Adapun yang menjadi kegiatan pengembangan ruang terbuka hijau kota jangka pendek antara lain:
1.      Reungsionalisasi dan pengamanan jalur-jalur hijau alami, seperti di sepanjang tepian jalan raya, jalan tol, saluran teknis irigasi, TPU, dll.
2.      Mengisi dan memelihara taman-taman kota yang sudah ada, sebaik-baiknya dan berdasarkaan pada prinsip ungsi pokok RTH (indentiikasi dan Keindahan) Masing-masing lokasi,
3.      Memberikan ciri-ciri khusus pada tempat-tempat strategis, seperti bats-bats kota dan alun-alun kota
4.      Memotivasi dan memberikan insentif secara material (subsidi) dan moral terhadap peran serta masyarakat dalam pengembangan dan pemeliharaan Ruang terbuka hijau secara optimal, baik melalui proses perencanaan kota, maupun gerakan-gerakan penghijauan,
5.      Memberikan prasarana penunjang dalam pengembangan Ruang terbuka hijau, yaitu tenaga-tenaga teknisi yang bisa menyampaikan konsep, ide serta pengalamannya dalam mengelola RTH, misalnya pada acara penyelenggaraa  pelatihan dan pendidikan pada Pusat Pendidikan dan Pelatihan Pusdiklat.[6]
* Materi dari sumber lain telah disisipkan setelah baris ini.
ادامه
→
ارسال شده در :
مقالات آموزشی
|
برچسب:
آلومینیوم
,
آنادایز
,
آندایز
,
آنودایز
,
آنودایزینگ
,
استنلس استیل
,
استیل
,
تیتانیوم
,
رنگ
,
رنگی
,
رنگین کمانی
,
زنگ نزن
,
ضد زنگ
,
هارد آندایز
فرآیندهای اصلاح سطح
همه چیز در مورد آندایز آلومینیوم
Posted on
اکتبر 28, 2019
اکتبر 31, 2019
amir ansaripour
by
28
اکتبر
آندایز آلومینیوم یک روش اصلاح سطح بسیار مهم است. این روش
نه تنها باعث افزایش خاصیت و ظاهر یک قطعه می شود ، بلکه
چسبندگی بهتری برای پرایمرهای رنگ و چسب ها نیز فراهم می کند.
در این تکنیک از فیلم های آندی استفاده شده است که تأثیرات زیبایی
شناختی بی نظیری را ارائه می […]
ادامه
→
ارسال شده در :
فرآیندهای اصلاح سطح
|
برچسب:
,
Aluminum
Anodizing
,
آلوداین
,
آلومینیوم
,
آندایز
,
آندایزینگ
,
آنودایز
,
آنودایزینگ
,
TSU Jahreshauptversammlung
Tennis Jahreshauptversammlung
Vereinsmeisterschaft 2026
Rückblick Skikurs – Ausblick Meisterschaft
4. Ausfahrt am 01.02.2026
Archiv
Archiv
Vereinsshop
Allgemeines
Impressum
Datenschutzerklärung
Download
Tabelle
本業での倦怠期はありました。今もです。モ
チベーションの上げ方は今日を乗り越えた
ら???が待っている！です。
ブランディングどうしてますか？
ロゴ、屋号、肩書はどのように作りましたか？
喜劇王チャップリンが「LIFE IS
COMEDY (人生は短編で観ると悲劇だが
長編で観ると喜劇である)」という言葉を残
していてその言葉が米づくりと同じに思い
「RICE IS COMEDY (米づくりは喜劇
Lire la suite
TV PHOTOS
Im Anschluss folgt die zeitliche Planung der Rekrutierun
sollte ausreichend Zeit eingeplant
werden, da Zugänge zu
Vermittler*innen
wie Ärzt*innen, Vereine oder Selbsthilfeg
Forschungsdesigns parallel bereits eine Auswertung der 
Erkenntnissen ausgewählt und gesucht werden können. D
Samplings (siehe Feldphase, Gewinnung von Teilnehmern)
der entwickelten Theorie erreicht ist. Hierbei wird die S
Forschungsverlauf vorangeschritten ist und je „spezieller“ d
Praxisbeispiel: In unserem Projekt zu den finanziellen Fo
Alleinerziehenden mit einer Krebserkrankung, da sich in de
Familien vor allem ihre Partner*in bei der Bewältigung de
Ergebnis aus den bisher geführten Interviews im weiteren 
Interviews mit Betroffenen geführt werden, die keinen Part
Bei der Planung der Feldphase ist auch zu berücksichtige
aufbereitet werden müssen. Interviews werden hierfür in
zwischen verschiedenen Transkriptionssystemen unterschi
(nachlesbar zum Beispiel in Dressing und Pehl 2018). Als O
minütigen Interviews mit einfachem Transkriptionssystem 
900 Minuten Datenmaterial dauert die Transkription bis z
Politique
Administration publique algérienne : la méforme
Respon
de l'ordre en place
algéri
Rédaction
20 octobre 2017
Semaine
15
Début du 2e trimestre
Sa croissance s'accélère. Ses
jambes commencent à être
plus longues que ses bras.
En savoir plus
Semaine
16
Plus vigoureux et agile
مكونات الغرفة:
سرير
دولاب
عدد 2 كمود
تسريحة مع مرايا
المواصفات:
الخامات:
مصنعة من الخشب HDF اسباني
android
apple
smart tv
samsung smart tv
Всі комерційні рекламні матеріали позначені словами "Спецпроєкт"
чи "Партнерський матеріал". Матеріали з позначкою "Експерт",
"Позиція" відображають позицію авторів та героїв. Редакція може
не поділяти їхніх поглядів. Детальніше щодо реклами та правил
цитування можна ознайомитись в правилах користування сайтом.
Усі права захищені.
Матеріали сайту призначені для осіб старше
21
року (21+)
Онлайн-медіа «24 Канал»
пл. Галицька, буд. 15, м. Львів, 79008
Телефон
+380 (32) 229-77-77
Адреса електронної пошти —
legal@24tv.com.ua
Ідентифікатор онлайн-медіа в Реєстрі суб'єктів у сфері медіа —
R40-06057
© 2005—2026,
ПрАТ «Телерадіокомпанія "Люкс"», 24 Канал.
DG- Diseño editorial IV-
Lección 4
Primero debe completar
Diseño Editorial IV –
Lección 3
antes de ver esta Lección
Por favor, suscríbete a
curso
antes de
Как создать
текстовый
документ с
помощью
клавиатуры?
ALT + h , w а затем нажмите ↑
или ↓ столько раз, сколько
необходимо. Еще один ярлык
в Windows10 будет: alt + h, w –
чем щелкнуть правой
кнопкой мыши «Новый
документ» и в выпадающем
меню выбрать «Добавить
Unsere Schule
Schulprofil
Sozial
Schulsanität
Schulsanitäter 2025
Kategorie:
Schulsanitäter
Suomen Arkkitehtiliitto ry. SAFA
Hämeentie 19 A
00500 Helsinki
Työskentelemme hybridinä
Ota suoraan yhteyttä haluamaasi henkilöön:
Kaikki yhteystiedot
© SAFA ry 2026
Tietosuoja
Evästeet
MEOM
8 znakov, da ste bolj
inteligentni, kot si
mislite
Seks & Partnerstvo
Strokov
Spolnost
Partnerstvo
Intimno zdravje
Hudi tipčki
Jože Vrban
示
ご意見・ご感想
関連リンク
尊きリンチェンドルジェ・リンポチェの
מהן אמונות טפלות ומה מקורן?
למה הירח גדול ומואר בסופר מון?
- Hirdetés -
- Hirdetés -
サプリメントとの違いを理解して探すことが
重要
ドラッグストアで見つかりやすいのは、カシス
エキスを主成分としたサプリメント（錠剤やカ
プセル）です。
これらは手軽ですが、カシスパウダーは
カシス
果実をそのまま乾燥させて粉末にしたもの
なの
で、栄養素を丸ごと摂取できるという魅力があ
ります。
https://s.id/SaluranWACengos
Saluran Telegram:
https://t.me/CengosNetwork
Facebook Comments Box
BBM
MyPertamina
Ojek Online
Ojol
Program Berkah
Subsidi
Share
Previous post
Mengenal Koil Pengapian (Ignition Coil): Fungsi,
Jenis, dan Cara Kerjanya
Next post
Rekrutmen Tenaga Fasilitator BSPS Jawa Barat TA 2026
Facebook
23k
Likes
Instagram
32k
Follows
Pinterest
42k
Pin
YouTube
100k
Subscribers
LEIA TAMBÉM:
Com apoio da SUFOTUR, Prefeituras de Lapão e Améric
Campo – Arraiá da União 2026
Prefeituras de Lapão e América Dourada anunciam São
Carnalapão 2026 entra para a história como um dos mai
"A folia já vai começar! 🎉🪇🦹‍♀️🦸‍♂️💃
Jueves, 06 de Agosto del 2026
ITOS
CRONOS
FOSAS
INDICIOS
Kemudian, mengenai pemanfaatan ruang terbuka hijau ditegaskan dalam pasal 12 .
(1)   Pemanfaatan RTHKP mencakup kegiatan pembangunan baru, pemeliharaan, dan pengamanan ruang terbuka hijau.
(2)   Pemanfaatan RTHKP publik dikelola oleh Pemerintah Daerah dengan melibatkan para pelaku pembangunan.
(3)   RTHKP publik tidak dapat dialihfungsikan.
(4) Pemanfaatan RTHKP publik sebagaimana dimaksud pada ayat (2) dapat dikerjasamakan dengan pihak ketiga ataupun antar pemerintah daerah.
(5)   Pemanfaatan RTHKP privat dikelola oleh perseorangan atau lembaga/badan hukum sesuai dengan peraturan perundangan-undangan.
(6) Pemanfaatan RTHKP diperkaya dengan memasukkan berbagai kearifan lokal dalam penataan ruang dan konstruksi bangunan taman yang mencerminkan budaya setempat.
Selanjutnya, menurut Pasal 14, Pengendalian terhadap ruang terbuka hijau meliputi:
(1) Lingkup pengendalian RTHKP meliputi:
a. target pencapaian luas minimal;
                     b. fungsi dan manfaat;
       c. luas dan lokasi; dan
       d. kesesuaian spesifikasi konstruksi dengan desain teknis.
(2)   Pengendalian RTHKP sebagaimana dimaksud pada ayat (1) dilakukan melalui perizinan, pemantauan, pelaporan dan penertiban.
(3)   Penebangan pohon di areal RTHKP publik dibatasi secara ketat dan harus seizin Kepala Daerah.
Adapun bentuk pelaporan yang dapat dilakukan sehubungan dengan kegiatan ruang terbuka hijau ditegaskan dalam  Pasal 16:
(1) Bupati/Walikota melaporkan kegiatan penataan RTHKP kepada Gubernur paling sedikit 1 (satu) tahun sekali dan sewaktu-waktu apabila diperlukan.
(2) Gubernur melaporkan kegiatan penataan RTHKP sebagaimana dimaksud pada ayat (1) kepada Menteri Dalam Negeri paling sedikit 1 (satu) tahun sekali dan sewaktu-waktu apabila diperlukan.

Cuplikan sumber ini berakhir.